The associate was hired by the law firm in 2000. While attending a firm trial training program in April 2001, her dominant hand was burned. She suffered extreme pain and medical limits on her activities and took a month leave of absence for treatment. She requested a number of accommodations on her return and alleges that she was told by her supervisor "that if she was still injured, she was 'of no use to anyone.' " After a second leave of several months, she claimed that she was told not to seek substantive billable work until she could work without restrictions. There were further requests for accommodations and performance reviews. The associate attorney received notice of discharge from the firm in late October 2002.
The court here concludes that the statute of limitations for wrongful discharge began to run with the formal termination. Earlier threats or hints of poor performance do not trigger the statute. (Mike Frisch)
Friday, February 26, 2010
In an action between two attorneys fighting over the division of a contingent fee, the New York Appellate Division for the First Judicial Department affirmed the lower court's 93-7% split:
The client was injured while a passenger in a car that was involved in a one-car, out-of-state accident. Outgoing counsel argues that having performed the work necessary to obtain the $25,000 offer under the driver's policy, which exhausted the limits of the driver's policy, it performed all the preparatory work that was necessary for incoming counsel's $1,470,000 settlement of the underinsured claim under the client's policy. We reject that argument and find ample support in the record for the Special Referee's implicit finding that outgoing counsel's work contributed very little to the underinsured settlement...

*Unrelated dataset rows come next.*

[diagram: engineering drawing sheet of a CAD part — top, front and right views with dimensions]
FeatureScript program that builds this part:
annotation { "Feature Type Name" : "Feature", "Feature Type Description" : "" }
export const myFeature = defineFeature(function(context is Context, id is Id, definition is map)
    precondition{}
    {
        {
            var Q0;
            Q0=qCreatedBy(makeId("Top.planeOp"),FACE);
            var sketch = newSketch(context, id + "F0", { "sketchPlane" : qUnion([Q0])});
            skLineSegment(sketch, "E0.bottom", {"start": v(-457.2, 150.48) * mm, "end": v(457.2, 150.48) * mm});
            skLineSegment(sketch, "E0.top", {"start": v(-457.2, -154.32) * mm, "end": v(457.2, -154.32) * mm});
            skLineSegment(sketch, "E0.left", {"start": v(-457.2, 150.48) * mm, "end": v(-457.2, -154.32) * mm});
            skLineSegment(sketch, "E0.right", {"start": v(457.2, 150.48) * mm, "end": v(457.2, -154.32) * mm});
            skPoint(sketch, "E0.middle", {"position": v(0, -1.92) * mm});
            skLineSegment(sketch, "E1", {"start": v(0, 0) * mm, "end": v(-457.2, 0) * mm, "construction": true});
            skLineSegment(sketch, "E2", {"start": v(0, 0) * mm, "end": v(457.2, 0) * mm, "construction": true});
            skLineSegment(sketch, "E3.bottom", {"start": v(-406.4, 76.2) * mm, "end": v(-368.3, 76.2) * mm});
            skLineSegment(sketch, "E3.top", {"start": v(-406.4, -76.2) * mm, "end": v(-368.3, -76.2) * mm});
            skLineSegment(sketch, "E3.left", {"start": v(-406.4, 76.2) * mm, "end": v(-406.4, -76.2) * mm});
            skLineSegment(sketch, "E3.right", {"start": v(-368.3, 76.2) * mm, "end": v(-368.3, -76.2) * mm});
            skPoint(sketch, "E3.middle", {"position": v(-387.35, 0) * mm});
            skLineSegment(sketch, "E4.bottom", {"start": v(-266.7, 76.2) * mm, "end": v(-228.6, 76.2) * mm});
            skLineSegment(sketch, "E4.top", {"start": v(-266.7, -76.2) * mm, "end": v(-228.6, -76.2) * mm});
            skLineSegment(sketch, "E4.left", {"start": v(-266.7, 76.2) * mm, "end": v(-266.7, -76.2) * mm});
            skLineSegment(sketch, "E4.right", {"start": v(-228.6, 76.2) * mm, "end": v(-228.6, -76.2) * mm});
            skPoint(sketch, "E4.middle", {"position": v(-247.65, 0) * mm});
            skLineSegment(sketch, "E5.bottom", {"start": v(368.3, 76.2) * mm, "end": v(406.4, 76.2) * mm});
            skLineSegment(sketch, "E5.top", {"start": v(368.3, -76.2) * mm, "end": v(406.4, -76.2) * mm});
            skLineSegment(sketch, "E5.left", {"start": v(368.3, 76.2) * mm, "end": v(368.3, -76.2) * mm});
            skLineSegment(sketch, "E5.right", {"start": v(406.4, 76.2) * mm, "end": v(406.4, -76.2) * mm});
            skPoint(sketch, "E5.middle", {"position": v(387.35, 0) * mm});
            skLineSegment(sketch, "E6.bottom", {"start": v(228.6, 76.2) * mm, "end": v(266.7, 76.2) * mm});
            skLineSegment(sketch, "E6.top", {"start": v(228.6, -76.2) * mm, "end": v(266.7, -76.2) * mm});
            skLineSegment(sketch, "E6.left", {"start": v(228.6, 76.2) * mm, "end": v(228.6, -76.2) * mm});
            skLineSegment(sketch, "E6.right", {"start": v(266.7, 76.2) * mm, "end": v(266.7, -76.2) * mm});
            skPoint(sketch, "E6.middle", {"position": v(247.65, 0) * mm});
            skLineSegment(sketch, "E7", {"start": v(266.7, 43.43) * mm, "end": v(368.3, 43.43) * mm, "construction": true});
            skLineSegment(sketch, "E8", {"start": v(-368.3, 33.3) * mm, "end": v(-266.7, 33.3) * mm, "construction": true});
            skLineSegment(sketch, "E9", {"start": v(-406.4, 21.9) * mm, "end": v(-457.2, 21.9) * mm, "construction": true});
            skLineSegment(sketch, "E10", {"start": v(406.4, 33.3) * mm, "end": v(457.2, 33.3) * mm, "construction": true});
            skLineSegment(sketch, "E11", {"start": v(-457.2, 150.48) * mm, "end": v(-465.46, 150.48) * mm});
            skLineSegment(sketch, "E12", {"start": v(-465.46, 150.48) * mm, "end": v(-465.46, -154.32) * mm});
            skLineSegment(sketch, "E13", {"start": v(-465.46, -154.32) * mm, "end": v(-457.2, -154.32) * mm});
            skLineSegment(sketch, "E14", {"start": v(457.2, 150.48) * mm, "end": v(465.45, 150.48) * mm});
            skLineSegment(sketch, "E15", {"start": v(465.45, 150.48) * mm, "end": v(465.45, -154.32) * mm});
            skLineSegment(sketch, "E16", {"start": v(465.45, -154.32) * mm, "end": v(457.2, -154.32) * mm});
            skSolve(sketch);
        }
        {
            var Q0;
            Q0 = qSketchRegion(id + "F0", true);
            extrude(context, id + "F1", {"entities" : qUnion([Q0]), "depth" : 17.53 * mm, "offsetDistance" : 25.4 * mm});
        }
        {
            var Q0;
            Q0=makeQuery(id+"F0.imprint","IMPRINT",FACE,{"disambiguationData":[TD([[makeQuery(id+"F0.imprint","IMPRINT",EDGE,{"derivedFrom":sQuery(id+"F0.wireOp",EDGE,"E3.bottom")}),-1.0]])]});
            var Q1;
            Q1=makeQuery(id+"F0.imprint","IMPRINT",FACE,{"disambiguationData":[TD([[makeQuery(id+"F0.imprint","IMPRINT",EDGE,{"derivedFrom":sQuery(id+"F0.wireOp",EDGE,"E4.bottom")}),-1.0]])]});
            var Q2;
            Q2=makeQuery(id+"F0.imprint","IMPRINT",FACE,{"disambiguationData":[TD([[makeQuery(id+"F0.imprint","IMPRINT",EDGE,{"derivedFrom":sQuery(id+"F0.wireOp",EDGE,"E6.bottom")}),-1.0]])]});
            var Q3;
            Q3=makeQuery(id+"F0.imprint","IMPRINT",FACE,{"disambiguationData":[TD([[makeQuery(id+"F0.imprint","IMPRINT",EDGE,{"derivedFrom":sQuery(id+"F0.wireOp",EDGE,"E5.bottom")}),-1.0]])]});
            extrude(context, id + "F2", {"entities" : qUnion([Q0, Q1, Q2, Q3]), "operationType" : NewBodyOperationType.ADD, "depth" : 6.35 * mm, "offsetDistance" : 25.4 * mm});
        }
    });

While outgoing counsel prepared a summons and complaint against the driver and sent it to a process server, the next day, after the driver's carrier offered its $25,000 policy and confirmed that there was no excess coverage, outgoing counsel instructed the process server not to serve the driver, and advised the client that the offer should not be accepted without first obtaining the underinsured carrier's consent so as not to jeopardize the underinsured claim that outgoing counsel intended to make. It was incoming counsel, however, that contacted the underinsured carrier's adjuster, who had the authority to give such consent, unlike outgoing counsel, that merely contacted the driver's broker. And it was incoming counsel that resolved the adjuster's concern with underinsured coverage issues, such as whether the driver was a member of the client's household and whether there was additional coverage on other vehicles owned by the driver's family, both conditions to obtaining the underinsured carrier's consent to settlement of the claim against the driver.
Furthermore, unlike outgoing counsel's requests for medical records, incoming counsel's requests were effective, and unlike outgoing counsel, incoming counsel substantiated its investigation of the possibility of a products liability case. Although the action commenced by incoming counsel against the driver may not have been necessary, and although incoming counsel initially sought the wrong type of arbitration against the wrong insurer, these do not appear to have involved undue expenditures of time. We note the parties' stipulation that incoming counsel was to have no claim to the one-third contingency fee on the $25,000 offer.